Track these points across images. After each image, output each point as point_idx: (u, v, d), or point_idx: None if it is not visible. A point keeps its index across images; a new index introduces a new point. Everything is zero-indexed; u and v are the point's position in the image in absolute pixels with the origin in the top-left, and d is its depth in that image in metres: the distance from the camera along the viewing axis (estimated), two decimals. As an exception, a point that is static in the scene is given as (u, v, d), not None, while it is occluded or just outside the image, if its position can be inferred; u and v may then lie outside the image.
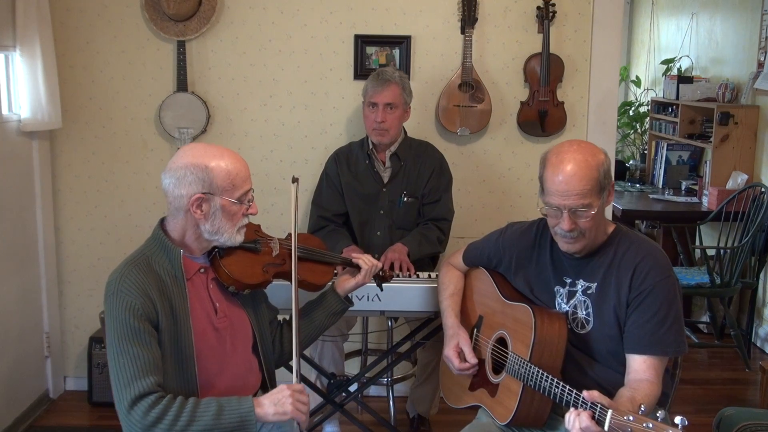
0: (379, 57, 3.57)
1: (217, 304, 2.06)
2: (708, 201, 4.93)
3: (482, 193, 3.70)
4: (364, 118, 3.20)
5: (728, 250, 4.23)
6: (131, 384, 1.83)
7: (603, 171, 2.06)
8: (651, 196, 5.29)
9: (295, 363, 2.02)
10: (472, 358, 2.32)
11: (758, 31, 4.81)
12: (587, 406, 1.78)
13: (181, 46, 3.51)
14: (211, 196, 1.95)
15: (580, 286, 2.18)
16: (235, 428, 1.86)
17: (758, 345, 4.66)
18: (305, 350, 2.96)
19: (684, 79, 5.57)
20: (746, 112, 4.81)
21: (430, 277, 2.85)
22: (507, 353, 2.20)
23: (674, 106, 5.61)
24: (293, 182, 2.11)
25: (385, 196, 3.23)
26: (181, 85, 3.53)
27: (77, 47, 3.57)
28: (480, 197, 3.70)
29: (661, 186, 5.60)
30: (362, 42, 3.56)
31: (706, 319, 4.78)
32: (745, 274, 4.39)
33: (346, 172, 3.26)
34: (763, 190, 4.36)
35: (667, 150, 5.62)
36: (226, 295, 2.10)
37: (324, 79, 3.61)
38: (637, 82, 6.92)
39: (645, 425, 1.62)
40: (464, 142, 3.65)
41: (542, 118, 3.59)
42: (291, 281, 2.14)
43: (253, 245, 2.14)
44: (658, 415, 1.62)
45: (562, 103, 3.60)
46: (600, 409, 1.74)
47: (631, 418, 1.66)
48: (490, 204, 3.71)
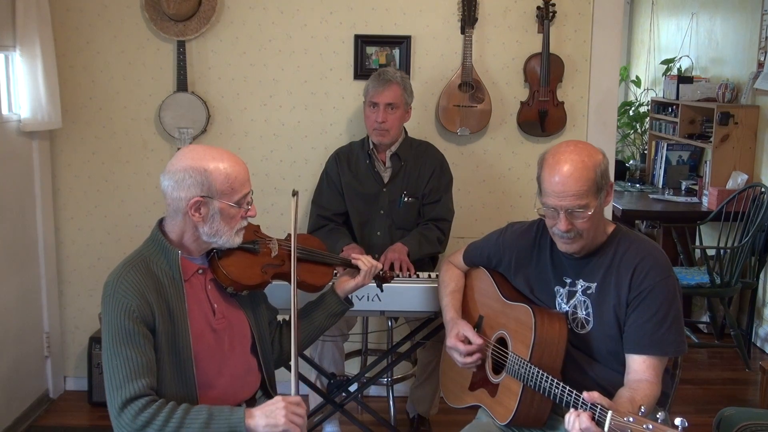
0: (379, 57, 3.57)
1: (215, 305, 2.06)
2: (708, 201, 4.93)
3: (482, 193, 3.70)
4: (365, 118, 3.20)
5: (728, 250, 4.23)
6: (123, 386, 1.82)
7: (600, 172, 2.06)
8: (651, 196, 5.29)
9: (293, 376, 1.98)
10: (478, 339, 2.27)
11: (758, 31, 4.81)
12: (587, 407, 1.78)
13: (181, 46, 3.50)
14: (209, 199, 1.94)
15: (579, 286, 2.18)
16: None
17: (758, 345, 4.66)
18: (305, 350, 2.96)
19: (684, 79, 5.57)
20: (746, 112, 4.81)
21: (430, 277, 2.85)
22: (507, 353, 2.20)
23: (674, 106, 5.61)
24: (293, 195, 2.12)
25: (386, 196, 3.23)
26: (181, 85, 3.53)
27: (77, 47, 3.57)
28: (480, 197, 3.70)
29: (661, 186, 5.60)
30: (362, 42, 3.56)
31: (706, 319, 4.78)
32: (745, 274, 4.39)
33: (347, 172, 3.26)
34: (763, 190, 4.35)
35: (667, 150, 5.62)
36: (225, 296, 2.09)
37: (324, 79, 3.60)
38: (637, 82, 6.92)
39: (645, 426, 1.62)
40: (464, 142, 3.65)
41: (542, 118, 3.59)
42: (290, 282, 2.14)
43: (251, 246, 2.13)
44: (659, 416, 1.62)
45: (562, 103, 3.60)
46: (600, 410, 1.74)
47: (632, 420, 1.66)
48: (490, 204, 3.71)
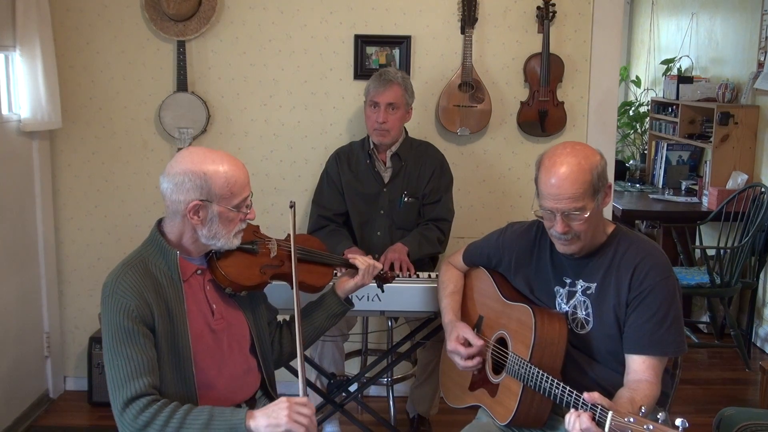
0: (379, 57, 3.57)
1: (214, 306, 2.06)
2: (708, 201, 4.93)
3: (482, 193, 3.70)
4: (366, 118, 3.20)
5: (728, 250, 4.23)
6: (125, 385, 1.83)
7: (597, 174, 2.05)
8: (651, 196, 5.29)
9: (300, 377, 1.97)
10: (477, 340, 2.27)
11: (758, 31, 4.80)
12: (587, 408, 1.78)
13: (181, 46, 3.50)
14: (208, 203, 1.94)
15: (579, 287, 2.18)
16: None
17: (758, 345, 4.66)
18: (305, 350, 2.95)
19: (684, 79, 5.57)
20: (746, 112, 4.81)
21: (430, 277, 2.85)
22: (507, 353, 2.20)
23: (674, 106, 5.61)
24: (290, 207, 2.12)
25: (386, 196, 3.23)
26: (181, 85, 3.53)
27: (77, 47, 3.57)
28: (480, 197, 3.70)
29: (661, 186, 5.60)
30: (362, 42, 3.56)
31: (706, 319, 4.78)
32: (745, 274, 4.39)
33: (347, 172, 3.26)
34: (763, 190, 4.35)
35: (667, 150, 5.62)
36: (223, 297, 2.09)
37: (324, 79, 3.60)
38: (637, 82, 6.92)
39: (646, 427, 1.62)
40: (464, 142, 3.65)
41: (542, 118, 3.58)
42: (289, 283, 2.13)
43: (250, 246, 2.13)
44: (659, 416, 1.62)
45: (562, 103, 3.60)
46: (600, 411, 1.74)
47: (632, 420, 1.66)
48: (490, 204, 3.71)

■ ■ ■ ■ ■

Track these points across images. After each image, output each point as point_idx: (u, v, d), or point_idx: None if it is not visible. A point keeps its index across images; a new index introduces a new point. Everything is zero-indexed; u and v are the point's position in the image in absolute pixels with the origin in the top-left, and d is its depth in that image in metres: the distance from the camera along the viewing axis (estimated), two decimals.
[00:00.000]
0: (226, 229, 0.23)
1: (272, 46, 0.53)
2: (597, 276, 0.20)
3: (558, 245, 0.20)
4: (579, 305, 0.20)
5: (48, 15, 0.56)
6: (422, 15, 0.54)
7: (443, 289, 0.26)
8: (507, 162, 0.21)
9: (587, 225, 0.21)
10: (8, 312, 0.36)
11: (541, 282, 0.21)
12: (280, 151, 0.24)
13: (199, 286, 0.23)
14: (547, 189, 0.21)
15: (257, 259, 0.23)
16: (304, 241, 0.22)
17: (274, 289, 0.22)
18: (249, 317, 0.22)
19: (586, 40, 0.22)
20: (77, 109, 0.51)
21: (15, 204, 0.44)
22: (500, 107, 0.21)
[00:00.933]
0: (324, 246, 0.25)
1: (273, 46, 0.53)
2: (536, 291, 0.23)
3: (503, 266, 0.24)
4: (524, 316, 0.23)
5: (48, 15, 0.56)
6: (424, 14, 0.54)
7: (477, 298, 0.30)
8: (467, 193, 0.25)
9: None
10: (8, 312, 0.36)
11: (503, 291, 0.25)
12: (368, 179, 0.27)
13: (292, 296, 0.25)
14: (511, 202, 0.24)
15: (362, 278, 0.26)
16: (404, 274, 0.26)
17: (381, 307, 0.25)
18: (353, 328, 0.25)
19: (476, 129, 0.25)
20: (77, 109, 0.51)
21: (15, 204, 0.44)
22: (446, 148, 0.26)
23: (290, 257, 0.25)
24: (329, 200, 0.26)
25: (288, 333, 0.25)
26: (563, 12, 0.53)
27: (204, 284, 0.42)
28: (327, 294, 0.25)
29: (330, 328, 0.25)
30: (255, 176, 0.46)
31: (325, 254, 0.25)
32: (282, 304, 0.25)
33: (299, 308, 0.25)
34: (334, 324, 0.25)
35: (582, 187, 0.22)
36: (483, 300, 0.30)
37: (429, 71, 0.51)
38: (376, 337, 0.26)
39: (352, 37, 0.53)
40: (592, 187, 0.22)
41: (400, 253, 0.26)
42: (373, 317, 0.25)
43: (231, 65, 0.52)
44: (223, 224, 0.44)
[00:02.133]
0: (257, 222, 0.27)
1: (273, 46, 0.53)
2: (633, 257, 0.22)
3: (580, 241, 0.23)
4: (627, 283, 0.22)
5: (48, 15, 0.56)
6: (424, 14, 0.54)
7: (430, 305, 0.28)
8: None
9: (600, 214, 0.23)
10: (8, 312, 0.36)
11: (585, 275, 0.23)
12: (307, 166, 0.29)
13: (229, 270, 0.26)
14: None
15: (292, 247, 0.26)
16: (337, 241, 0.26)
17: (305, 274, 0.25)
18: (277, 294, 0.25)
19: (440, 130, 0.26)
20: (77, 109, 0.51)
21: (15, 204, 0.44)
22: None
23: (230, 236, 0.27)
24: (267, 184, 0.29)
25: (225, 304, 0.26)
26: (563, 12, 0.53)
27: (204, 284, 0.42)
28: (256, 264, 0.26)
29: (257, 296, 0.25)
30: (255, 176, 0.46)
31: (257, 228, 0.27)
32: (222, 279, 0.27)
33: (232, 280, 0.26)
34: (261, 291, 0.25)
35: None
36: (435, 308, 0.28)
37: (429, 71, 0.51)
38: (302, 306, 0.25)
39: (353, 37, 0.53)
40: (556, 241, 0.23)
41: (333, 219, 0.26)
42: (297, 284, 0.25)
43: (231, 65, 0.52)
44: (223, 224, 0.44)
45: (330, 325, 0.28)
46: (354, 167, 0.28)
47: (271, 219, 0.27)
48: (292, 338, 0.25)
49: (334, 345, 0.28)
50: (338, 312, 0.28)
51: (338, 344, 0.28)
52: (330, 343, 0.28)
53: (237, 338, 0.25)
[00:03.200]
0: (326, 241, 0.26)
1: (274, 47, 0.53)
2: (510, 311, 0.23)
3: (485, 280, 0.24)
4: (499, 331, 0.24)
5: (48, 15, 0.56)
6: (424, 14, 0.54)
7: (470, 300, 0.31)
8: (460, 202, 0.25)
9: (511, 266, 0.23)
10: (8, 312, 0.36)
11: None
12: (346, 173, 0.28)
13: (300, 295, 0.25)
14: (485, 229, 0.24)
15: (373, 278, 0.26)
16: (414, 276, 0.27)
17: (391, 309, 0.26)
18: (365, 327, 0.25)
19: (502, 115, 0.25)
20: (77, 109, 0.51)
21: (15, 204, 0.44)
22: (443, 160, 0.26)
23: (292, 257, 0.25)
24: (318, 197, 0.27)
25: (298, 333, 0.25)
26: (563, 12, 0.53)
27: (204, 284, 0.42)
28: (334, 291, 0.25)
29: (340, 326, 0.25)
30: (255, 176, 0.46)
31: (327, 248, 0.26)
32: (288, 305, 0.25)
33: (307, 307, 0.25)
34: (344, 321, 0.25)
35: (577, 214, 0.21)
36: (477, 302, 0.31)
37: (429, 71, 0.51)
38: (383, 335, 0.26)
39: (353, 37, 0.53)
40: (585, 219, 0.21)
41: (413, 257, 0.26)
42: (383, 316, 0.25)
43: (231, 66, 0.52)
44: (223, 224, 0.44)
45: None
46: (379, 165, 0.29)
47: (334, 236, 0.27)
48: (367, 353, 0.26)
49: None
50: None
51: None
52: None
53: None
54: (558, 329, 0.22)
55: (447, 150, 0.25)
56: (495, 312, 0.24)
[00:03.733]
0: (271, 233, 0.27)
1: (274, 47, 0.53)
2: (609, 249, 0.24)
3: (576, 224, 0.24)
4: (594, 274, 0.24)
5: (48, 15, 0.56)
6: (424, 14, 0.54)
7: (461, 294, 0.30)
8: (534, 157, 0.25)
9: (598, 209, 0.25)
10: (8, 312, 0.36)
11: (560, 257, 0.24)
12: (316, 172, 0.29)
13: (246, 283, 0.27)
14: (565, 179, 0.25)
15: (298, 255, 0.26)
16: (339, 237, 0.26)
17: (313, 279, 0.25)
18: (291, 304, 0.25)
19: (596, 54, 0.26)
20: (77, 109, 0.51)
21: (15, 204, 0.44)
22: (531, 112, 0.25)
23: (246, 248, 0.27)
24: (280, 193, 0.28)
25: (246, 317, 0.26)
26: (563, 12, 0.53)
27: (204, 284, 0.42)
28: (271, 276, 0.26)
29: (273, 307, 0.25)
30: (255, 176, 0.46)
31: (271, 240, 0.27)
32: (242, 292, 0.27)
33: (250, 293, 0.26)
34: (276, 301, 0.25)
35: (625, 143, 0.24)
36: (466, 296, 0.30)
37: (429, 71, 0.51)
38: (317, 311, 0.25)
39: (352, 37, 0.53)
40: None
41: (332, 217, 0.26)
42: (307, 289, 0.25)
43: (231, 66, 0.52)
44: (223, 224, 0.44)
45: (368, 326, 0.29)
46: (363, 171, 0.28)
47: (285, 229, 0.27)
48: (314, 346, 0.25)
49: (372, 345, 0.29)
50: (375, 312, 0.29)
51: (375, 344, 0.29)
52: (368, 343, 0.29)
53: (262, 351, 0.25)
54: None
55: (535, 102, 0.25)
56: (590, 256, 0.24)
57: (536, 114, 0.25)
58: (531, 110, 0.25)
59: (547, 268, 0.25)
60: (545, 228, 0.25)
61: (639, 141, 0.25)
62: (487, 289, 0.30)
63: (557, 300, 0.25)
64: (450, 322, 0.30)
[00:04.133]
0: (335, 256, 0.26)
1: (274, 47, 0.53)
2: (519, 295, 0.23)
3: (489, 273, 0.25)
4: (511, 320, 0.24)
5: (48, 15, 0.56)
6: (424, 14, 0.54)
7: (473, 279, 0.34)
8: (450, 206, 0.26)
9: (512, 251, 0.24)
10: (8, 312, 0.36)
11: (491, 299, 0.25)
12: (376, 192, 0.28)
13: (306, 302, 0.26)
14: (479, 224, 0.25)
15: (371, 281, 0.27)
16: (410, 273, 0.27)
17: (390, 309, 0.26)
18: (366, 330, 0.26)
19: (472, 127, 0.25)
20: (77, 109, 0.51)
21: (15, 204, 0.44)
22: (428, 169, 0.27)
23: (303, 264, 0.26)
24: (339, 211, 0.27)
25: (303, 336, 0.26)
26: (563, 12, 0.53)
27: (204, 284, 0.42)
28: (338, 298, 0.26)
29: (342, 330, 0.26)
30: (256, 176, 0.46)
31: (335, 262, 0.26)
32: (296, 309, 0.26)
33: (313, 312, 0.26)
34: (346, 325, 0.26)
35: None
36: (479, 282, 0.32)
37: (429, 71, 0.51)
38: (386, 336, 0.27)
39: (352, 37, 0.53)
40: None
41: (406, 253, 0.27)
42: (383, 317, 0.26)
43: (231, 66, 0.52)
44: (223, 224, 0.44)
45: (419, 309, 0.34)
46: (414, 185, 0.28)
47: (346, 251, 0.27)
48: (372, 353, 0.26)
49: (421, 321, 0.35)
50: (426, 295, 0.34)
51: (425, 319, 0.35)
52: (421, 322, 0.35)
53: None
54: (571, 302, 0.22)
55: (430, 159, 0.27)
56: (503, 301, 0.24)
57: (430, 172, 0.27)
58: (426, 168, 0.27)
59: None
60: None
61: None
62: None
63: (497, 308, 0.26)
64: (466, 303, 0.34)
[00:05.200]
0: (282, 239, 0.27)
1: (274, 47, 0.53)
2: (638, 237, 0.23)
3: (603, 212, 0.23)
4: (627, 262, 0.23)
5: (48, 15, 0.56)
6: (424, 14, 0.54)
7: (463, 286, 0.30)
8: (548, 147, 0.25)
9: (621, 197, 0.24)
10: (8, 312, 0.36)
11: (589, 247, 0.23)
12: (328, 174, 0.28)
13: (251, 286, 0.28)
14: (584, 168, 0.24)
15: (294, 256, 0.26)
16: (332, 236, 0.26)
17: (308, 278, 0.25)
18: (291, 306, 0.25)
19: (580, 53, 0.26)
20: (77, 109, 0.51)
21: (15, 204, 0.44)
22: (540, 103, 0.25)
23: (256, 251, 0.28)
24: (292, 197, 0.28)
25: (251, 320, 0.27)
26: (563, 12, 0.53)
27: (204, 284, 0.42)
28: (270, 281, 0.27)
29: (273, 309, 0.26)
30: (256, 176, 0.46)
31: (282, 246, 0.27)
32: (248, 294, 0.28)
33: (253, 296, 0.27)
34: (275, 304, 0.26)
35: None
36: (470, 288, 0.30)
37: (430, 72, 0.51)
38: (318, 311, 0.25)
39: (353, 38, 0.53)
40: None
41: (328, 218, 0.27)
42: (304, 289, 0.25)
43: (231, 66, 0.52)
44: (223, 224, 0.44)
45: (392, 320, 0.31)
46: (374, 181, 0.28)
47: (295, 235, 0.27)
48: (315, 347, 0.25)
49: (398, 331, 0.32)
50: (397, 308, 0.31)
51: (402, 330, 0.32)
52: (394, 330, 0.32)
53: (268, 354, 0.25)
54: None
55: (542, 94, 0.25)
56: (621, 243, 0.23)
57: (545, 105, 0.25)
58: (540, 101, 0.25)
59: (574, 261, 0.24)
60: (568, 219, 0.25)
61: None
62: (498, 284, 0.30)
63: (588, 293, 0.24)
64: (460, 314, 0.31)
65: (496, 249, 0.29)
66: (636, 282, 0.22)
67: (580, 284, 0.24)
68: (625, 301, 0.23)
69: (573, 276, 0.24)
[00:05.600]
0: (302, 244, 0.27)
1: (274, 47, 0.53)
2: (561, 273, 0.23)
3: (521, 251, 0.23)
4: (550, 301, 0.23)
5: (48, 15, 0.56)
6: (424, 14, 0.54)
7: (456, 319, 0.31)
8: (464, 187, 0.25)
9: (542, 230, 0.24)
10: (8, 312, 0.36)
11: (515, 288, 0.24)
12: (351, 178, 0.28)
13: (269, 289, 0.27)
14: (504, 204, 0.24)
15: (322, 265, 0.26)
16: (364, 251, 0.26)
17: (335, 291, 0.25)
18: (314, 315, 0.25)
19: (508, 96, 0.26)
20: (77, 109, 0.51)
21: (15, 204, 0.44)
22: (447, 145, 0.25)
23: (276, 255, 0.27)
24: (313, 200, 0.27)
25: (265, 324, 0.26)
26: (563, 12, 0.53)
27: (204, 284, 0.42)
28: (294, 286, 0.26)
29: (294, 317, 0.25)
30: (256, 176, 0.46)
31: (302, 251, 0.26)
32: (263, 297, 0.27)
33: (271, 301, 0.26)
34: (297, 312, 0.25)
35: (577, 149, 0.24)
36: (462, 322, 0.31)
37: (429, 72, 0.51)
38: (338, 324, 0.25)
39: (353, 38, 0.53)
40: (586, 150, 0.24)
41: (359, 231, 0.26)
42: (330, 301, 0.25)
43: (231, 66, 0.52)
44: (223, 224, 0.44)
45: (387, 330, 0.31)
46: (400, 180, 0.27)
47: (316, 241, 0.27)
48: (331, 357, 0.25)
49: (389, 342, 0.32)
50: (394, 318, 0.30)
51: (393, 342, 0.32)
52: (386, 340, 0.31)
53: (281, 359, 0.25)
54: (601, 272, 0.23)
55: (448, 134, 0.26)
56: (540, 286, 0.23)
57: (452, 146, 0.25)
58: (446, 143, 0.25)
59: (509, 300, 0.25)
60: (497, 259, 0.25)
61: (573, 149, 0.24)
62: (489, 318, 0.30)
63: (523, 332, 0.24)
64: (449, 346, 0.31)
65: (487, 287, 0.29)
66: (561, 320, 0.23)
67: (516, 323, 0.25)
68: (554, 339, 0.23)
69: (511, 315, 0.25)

■ ■ ■ ■ ■

> **WORK INSTRUCTION**
Repeat exactly the stretch of the listing above that starts with the line holding "outside the image." and finishes with the line holding "47: (631, 418, 1.66)", both included. Skip every picture.

> **RESPONSE AREA**
Track these points across images. After each image, output each point as point_idx: (u, v, d), or point_idx: None if it is not visible. A point keeps its index across images; a new index introduces a new point. Everything is zero-indexed; u and v are the point's position in the image in absolute pixels with the origin in the top-left, and d is its depth in that image in metres: the distance from the camera along the viewing axis (estimated), two decimals. As an exception, a point that is static in the scene is given as (u, v, d), not None, while it is occluded or just outside the image, if its position can be inferred; u and v may then lie outside the image.
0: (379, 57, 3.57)
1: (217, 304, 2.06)
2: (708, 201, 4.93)
3: (482, 193, 3.70)
4: (364, 118, 3.20)
5: (728, 250, 4.23)
6: (131, 384, 1.83)
7: (603, 171, 2.06)
8: (651, 196, 5.29)
9: (295, 363, 2.02)
10: (472, 358, 2.32)
11: (758, 31, 4.81)
12: (587, 406, 1.78)
13: (181, 46, 3.51)
14: (211, 196, 1.95)
15: (580, 286, 2.18)
16: (235, 428, 1.86)
17: (758, 345, 4.66)
18: (305, 350, 2.96)
19: (684, 79, 5.57)
20: (746, 112, 4.81)
21: (430, 277, 2.85)
22: (507, 353, 2.20)
23: (674, 106, 5.61)
24: (293, 182, 2.11)
25: (385, 196, 3.23)
26: (181, 85, 3.53)
27: (77, 47, 3.57)
28: (480, 197, 3.70)
29: (661, 186, 5.60)
30: (362, 42, 3.56)
31: (706, 319, 4.78)
32: (745, 274, 4.39)
33: (346, 172, 3.26)
34: (763, 190, 4.36)
35: (667, 150, 5.62)
36: (226, 295, 2.10)
37: (324, 79, 3.61)
38: (637, 82, 6.92)
39: (645, 425, 1.62)
40: (464, 142, 3.65)
41: (542, 118, 3.59)
42: (291, 281, 2.14)
43: (253, 245, 2.14)
44: (658, 415, 1.62)
45: (562, 103, 3.60)
46: (600, 409, 1.74)
47: (631, 418, 1.66)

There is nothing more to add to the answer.